The day after the announcement of the delays, Singapore Airlines, one of the industry's more influential buyers and the first to purchase the A380, ordered 20 of the new, fuel-efficient 787 airliners being developed by archrival Boeing Co. The order is valued at about $4.5 billion.

Boeing's sales have surged as Airbus has struggled with the development of the A380 and its indecision with developing a competing model to the 787, which is scheduled to begin service in 2008.

Some analysts predict Boeing will regain the title as the world's largest aircraft maker next year. Toulouse, France-based Airbus surpassed Chicago-based Boeing for the first time in 2003.

John Leahy, the Airbus salesman credited with helping Airbus topple Boeing's lead, is expected to survive the management turmoil, which has been exacerbated by French-German rivalry within EADS.

Leahy is an American from New York. France's Lagardere and Germany's DaimlerChrysler are the two main shareholders of EADS, which owns 80% of Airbus.

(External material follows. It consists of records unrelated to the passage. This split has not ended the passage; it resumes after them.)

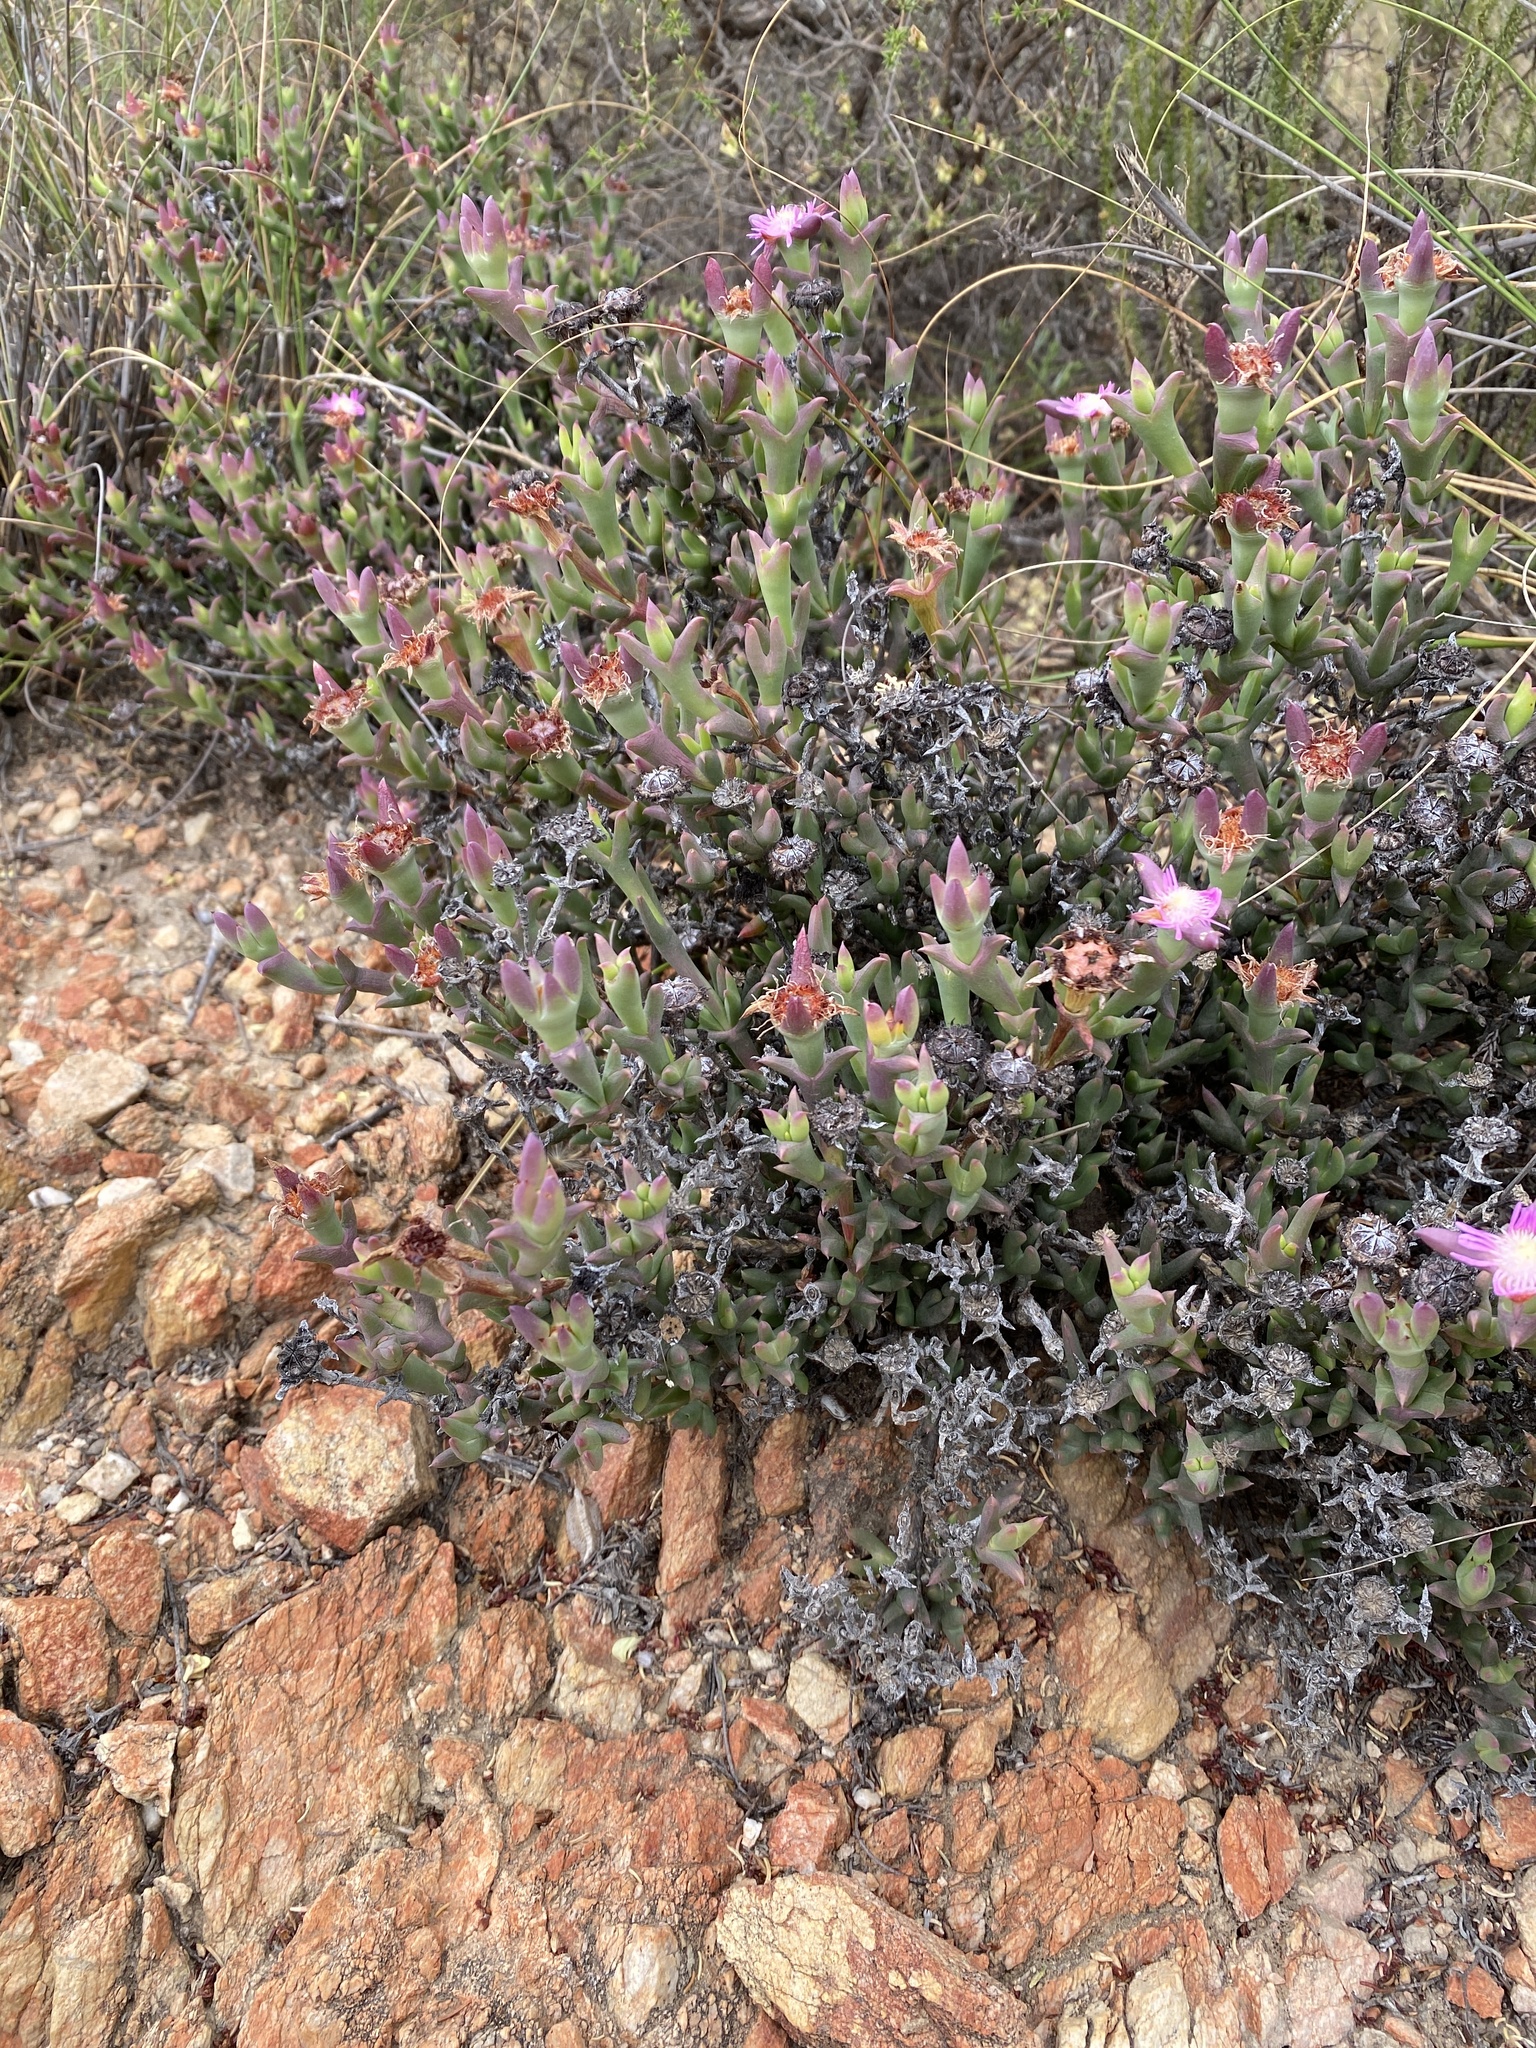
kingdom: Plantae
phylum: Tracheophyta
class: Magnoliopsida
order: Caryophyllales
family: Aizoaceae
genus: Smicrostigma
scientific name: Smicrostigma viride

Because of the ownership arrangement, EADS has two headquarters -- in Paris and Munich -- and two chief executives, one French and the other German. Major manufacturing facilities for Airbus are also split between France and Germany.

Louis Gallois, currently the head of France's state railway, will replace Forgeard. The deputy chief executive of French industrial conglomerate Saint-Gobain Group, Christian Streiff, will become the first outsider to run Airbus.

Forgeard's departure brings to an end a tumultuous year marked by his squabbles with German fellow executives. Before becoming co-chief executive at EADS, Forgeard ran Airbus from 1998 to 2005. It was during that time the aircraft maker began developing the A380, the world's largest passenger jet.

His appointment as EADS co-chief executive was opposed by German shareholders. The rivalry intensified when Forgeard blamed the A380 production delays on wiring problems at an Airbus plant in Hamburg, Germany.

Although Forgeard fought to keep his job to the end, his fate may have been sealed last week when French President Jacques Chirac reversed his support for the longtime ally, saying in a French television interview that action was needed to resolve the management turmoil.

Shortly after Sunday's resignation announcement, French Finance Minister Thierry Breton said in a radio interview that the French government supported the management shake-up.

"It will strengthen German-French cooperation," he said.